Document images with source code:
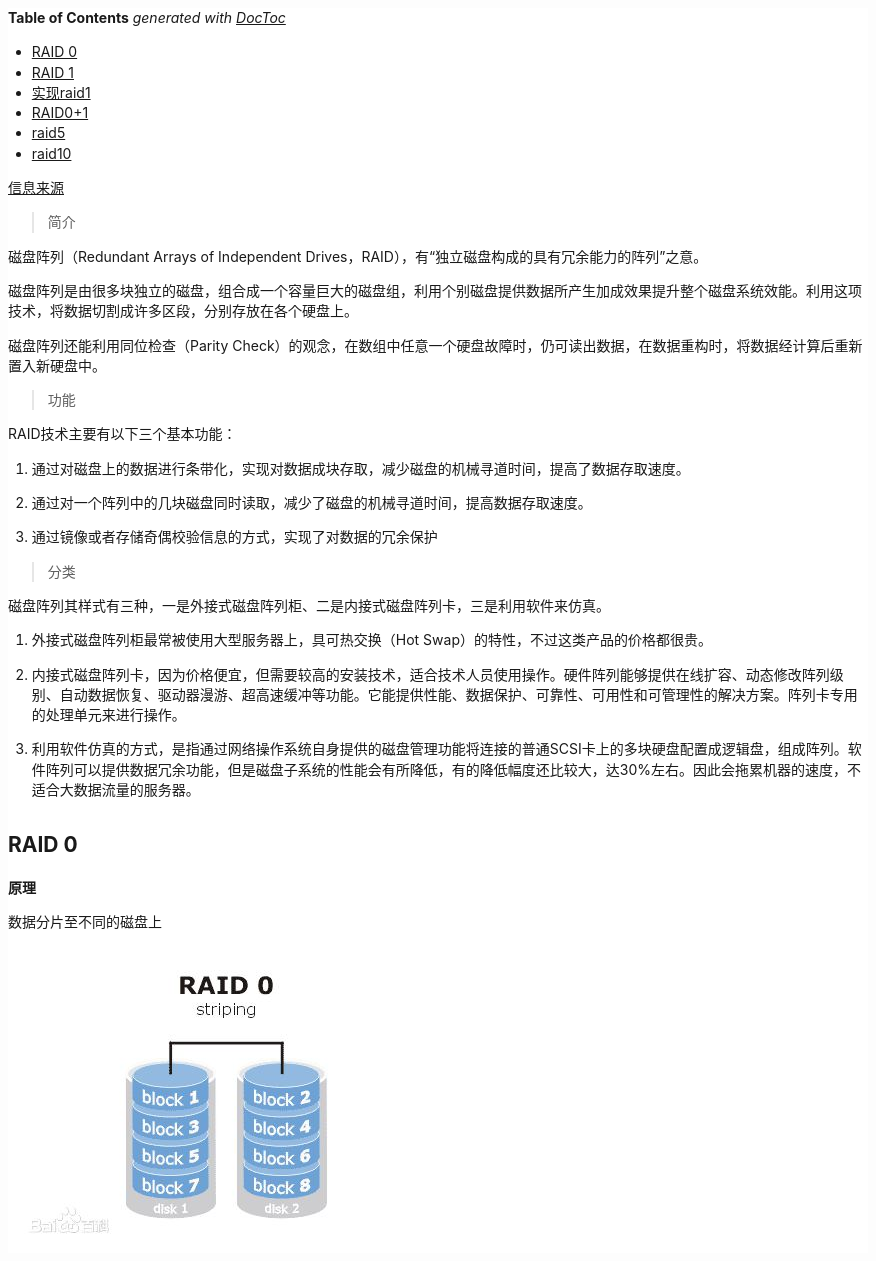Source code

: 

**Table of Contents**  *generated with [DocToc](https://github.com/thlorenz/doctoc)*

- [RAID 0](#raid-0)
- [RAID 1](#raid-1)
- [实现raid1](#%E5%AE%9E%E7%8E%B0raid1)
- [RAID0+1](#raid01)
- [raid5](#raid5)
- [raid10](#raid10)



[信息来源](https://baike.baidu.com/item/%E7%A3%81%E7%9B%98%E9%98%B5%E5%88%97/1149823?fr=aladdin)

> 简介

磁盘阵列（Redundant Arrays of Independent Drives，RAID），有“独立磁盘构成的具有冗余能力的阵列”之意。
 
磁盘阵列是由很多块独立的磁盘，组合成一个容量巨大的磁盘组，利用个别磁盘提供数据所产生加成效果提升整个磁盘系统效能。利用这项技术，将数据切割成许多区段，分别存放在各个硬盘上。

磁盘阵列还能利用同位检查（Parity Check）的观念，在数组中任意一个硬盘故障时，仍可读出数据，在数据重构时，将数据经计算后重新置入新硬盘中。

> 功能

RAID技术主要有以下三个基本功能：

1. 通过对磁盘上的数据进行条带化，实现对数据成块存取，减少磁盘的机械寻道时间，提高了数据存取速度。 

1. 通过对一个阵列中的几块磁盘同时读取，减少了磁盘的机械寻道时间，提高数据存取速度。

1. 通过镜像或者存储奇偶校验信息的方式，实现了对数据的冗余保护

> 分类

磁盘阵列其样式有三种，一是外接式磁盘阵列柜、二是内接式磁盘阵列卡，三是利用软件来仿真。

1. 外接式磁盘阵列柜最常被使用大型服务器上，具可热交换（Hot Swap）的特性，不过这类产品的价格都很贵。

1. 内接式磁盘阵列卡，因为价格便宜，但需要较高的安装技术，适合技术人员使用操作。硬件阵列能够提供在线扩容、动态修改阵列级别、自动数据恢复、驱动器漫游、超高速缓冲等功能。它能提供性能、数据保护、可靠性、可用性和可管理性的解决方案。阵列卡专用的处理单元来进行操作。 

1. 利用软件仿真的方式，是指通过网络操作系统自身提供的磁盘管理功能将连接的普通SCSI卡上的多块硬盘配置成逻辑盘，组成阵列。软件阵列可以提供数据冗余功能，但是磁盘子系统的性能会有所降低，有的降低幅度还比较大，达30%左右。因此会拖累机器的速度，不适合大数据流量的服务器。

## RAID 0

**原理**

数据分片至不同的磁盘上

![](images/raid0.jpg)
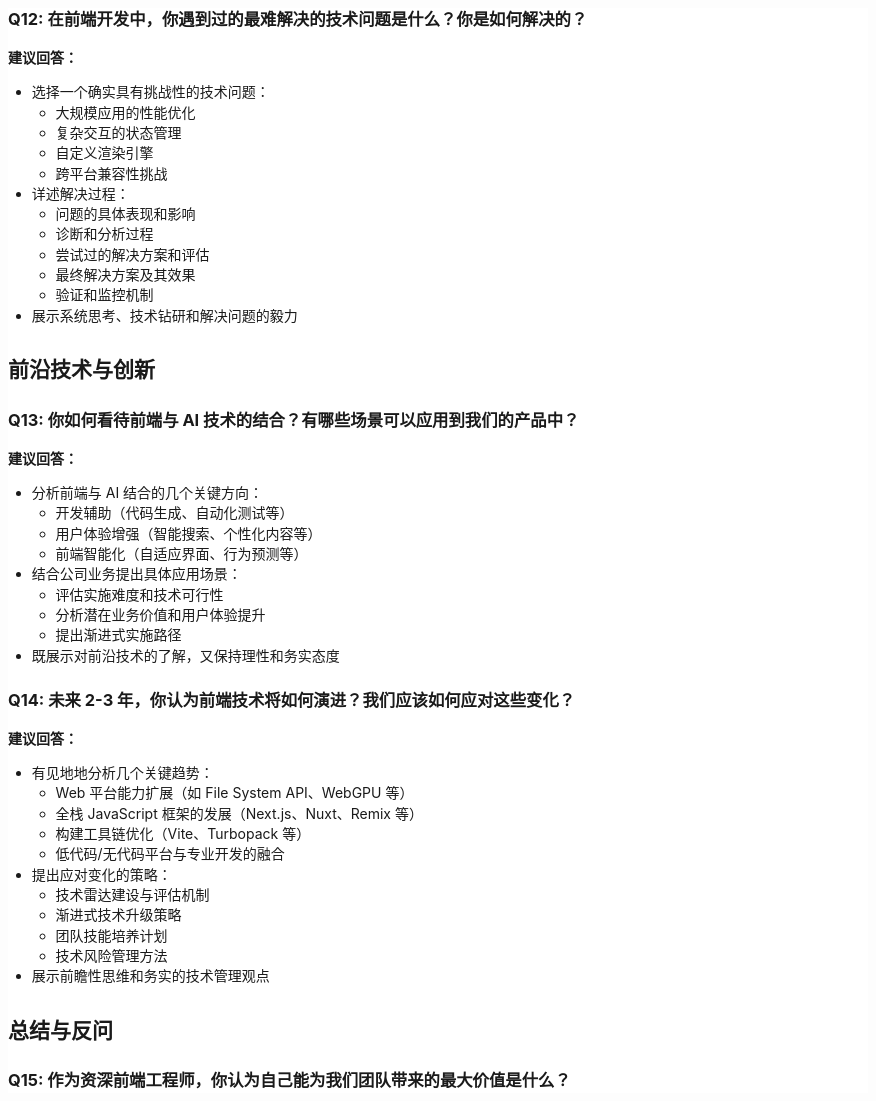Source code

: ### Q12: 在前端开发中，你遇到过的最难解决的技术问题是什么？你是如何解决的？

**建议回答：**

- 选择一个确实具有挑战性的技术问题：
  - 大规模应用的性能优化
  - 复杂交互的状态管理
  - 自定义渲染引擎
  - 跨平台兼容性挑战
- 详述解决过程：
  - 问题的具体表现和影响
  - 诊断和分析过程
  - 尝试过的解决方案和评估
  - 最终解决方案及其效果
  - 验证和监控机制
- 展示系统思考、技术钻研和解决问题的毅力

## 前沿技术与创新

### Q13: 你如何看待前端与 AI 技术的结合？有哪些场景可以应用到我们的产品中？

**建议回答：**

- 分析前端与 AI 结合的几个关键方向：
  - 开发辅助（代码生成、自动化测试等）
  - 用户体验增强（智能搜索、个性化内容等）
  - 前端智能化（自适应界面、行为预测等）
- 结合公司业务提出具体应用场景：
  - 评估实施难度和技术可行性
  - 分析潜在业务价值和用户体验提升
  - 提出渐进式实施路径
- 既展示对前沿技术的了解，又保持理性和务实态度

### Q14: 未来 2-3 年，你认为前端技术将如何演进？我们应该如何应对这些变化？

**建议回答：**

- 有见地地分析几个关键趋势：
  - Web 平台能力扩展（如 File System API、WebGPU 等）
  - 全栈 JavaScript 框架的发展（Next.js、Nuxt、Remix 等）
  - 构建工具链优化（Vite、Turbopack 等）
  - 低代码/无代码平台与专业开发的融合
- 提出应对变化的策略：
  - 技术雷达建设与评估机制
  - 渐进式技术升级策略
  - 团队技能培养计划
  - 技术风险管理方法
- 展示前瞻性思维和务实的技术管理观点

## 总结与反问

### Q15: 作为资深前端工程师，你认为自己能为我们团队带来的最大价值是什么？
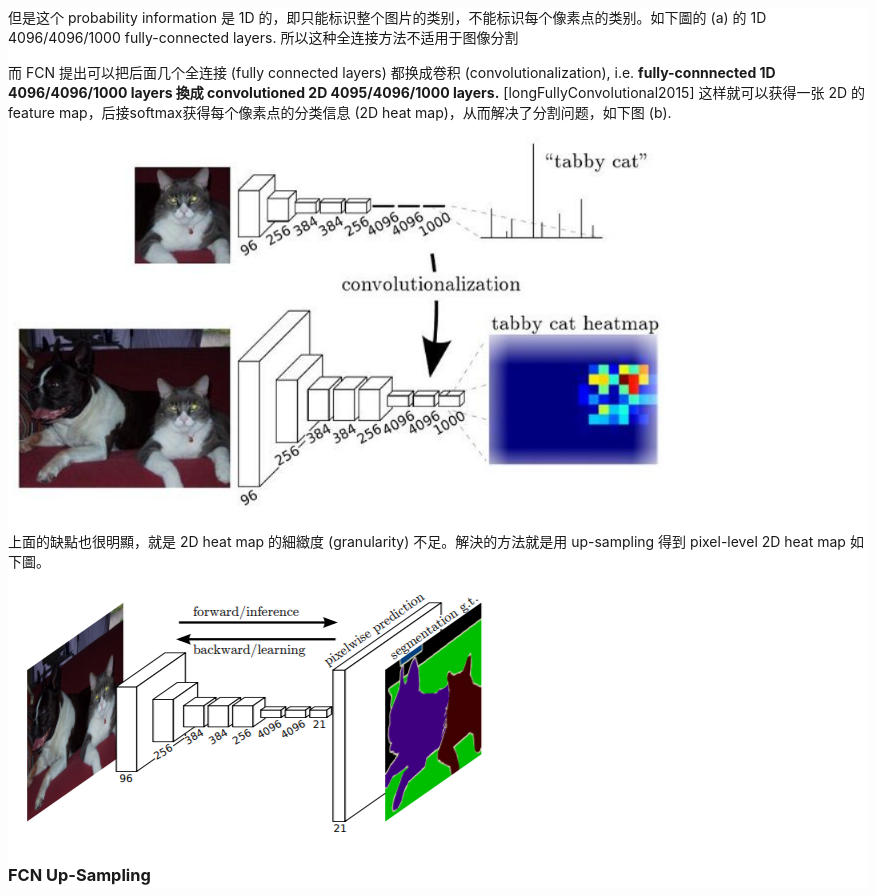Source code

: 但是这个 probability information 是 1D 的，即只能标识整个图片的类别，不能标识每个像素点的类别。如下圖的 (a) 的 1D 4096/4096/1000 fully-connected layers.  所以这种全连接方法不适用于图像分割

而 FCN 提出可以把后面几个全连接 (fully connected layers) 都换成卷积 (convolutionalization), i.e. **fully-connnected 1D 4096/4096/1000 layers 換成 convolutioned 2D 4095/4096/1000 layers.** [longFullyConvolutional2015]  这样就可以获得一张 2D 的 feature map，后接softmax获得每个像素点的分类信息 (2D heat map)，从而解决了分割问题，如下图 (b).

<img src="/media/image-20211205222859878.png" alt="image-20211205222859878" style="zoom:80%;" />

上面的缺點也很明顯，就是 2D heat map 的細緻度 (granularity) 不足。解決的方法就是用 up-sampling 得到 pixel-level 2D heat map 如下圖。

<img src="/media/image-20211205234643079.png" alt="image-20211205234643079" style="zoom:100%;" />



### FCN Up-Sampling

__Problem statement__: Show me every line of the entries above that holds "heat".

__Solution for this problem__:
而 FCN 提出可以把后面几个全连接 (fully connected layers) 都换成卷积 (convolutionalization), i.e. **fully-connnected 1D 4096/4096/1000 layers 換成 convolutioned 2D 4095/4096/1000 layers.** [longFullyConvolutional2015]  这样就可以获得一张 2D 的 feature map，后接softmax获得每个像素点的分类信息 (2D heat map)，从而解决了分割问题，如下图 (b).
上面的缺點也很明顯，就是 2D heat map 的細緻度 (granularity) 不足。解決的方法就是用 up-sampling 得到 pixel-level 2D heat map 如下圖。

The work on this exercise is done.